映画はいかに「生活」を映すことができるのか。特集上映『日々をつなぐ』開催

特集上映『日々をつなぐ』が4月20日から4月26日まで東京・下高井戸シネマで開催される。

同特集は『彼方のうた』『偶然と想像』『すべての夜を思いだす』などで撮影を担当したカメラマン・飯岡幸子と、「肌蹴る光線」の屋号で映画上映・執筆活動を続けてきた井戸沼紀美による企画。1990年代以降に制作された5作の記録映画とそれぞれの編集の手つきから、映画はいかに「生活」を映すことができるのかを考える。

上映作品は、『夜明けのすべて』の編集を手がけた大川景子監督の『Oasis』、渡辺生が撮影・照明、佐藤真が構成・編集を担当した『おてんとうさまがほしい』、『ラジオ下神白』の公開を控える小森はるか監督の『空に聞く』、『ナント三大陸映画祭』で最高賞を受賞した加藤治代監督の『チーズとうじ虫』、飯岡幸子監督の『ヒノサト』。
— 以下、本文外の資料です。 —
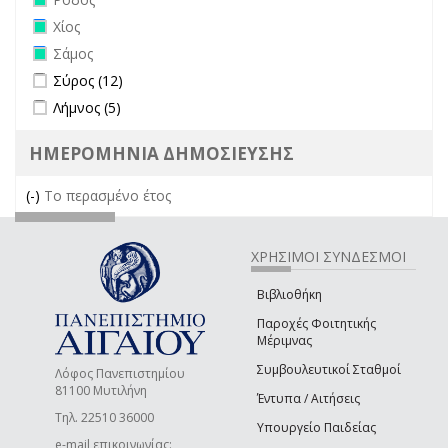
Remove Χίος filter
Χίος
Remove Σάμος filter
Σάμος
Apply Σύρος filter
Apply Σύρος filter
Σύρος (12)
Apply Λήμνος filter
Apply Λήμνος filter
Λήμνος (5)
ΗΜΕΡΟΜΗΝΙΑ ΔΗΜΟΣΙΕΥΣΗΣ
(-)
Remove Το περασμένο έτος filter
Το περασμένο έτος
ΧΡΗΣΙΜΟΙ ΣΥΝΔΕΣΜΟΙ
Βιβλιοθήκη
Παροχές Φοιτητικής
Μέριμνας
Συμβουλευτικοί Σταθμοί
Λόφος Πανεπιστημίου
81100 Μυτιλήνη
Έντυπα / Αιτήσεις
Τηλ. 22510 36000
Υπουργείο Παιδείας
e-mail επικοινωνίας:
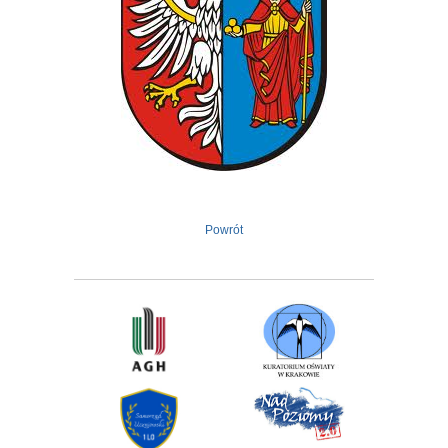
Powrót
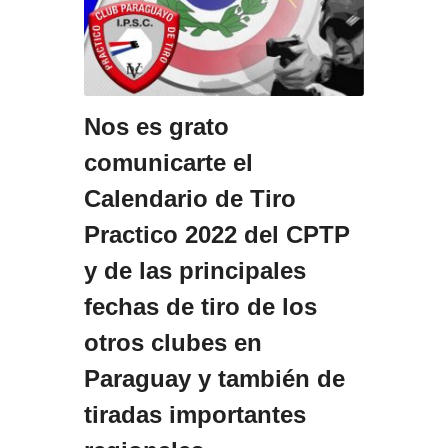
Nos es grato
comunicarte el
Calendario de Tiro
Practico 2022 del CPTP
y de las principales
fechas de tiro de los
otros clubes en
Paraguay y también de
tiradas importantes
上映は各2回、会期中はトークなどの関連イベントも実施される予定だ。

上映スケジュールは以下の通り。なお同特集は5月11日、12日に京都・神宮丸太町の誠光社、6月29日から大阪・九条のシネ・ヌーヴォを巡回する。

4月20日(土)
ヒノサト 19:45〜
Oasis 21:00〜

4月21日(日)
チーズとうじ虫 19:45〜

4月22日(月)
空に聞く 19:45〜

4月23日(火)
おてんとうさまがほしい 19:45〜
ヒノサト 21:00〜

4月24日(水)
空に聞く 19:45〜

4月25日(木)
Oasis 19:45〜
おてんとうさまがほしい 21:10〜

4月26日(金)
チーズとうじ虫 19:45~

【飯岡幸子のコメント】
撮影が終わり、しばらくカメラを持たない日々が続いた時、ああ生活が戻ってきたな、と思うことがあります。終わりのない毎日から抜け出すのではなく、その只中で、災害、街の変化、故郷を離れるということ、老いや病いを受け入れ、日々をつないで作られた映画にいつも尊敬とそのようにありたいとゆう憧れを持ち続けて来ました。生活を手放さずその中に立ちながらでも、どこまでだって遠いところへ行けるんだということを教えてもらった『チーズとうじ虫』。編集によって磨き出される日々の透明さに何度見ても目が開く『おてんとうさまがほしい』。長い間上映をしたいと思い続けてきた2作品を含む、それぞれの方法で生活と共にあろうとする映画の特集です。軽やかにきっかけをくれ、一緒に実現に動いてくれた井戸沼さんに感謝します。ぜひ毎日から抜け出さずに、見に来てください。

【井戸沼紀美のコメント】
10年前に知り合った飯岡幸子さんは、超格好良いカメラマンであると同時に、たまにちっちゃい笛やラクダのマグネットをくれたり、SNSで弱音を吐くとさりげなくメッセージをくれたりする大好きな人だ。だから、飯岡さんが関わった作品や、勧めてくれた映画は積極的に観たいと思う。今回の企画は、飯岡さんが何度か『チーズとうじ虫』の話をしてくれたことから始まった。病を患った母を「かわいそう」に撮らないどころか、この星で生きる一つの命として捉えようとする監督の構えに胸をうたれ、友人たちともこの映画の話ができたらいいなと思った。目や耳を何に向け、どう他者に伝えるか。身体と時間を何に使うか。特集で上映させてもらう映画はどれも、そんなことを自然と考えさせてくれる。仕事や学校、散歩やデモの帰り道に、足を運んでもらえたら嬉しいです。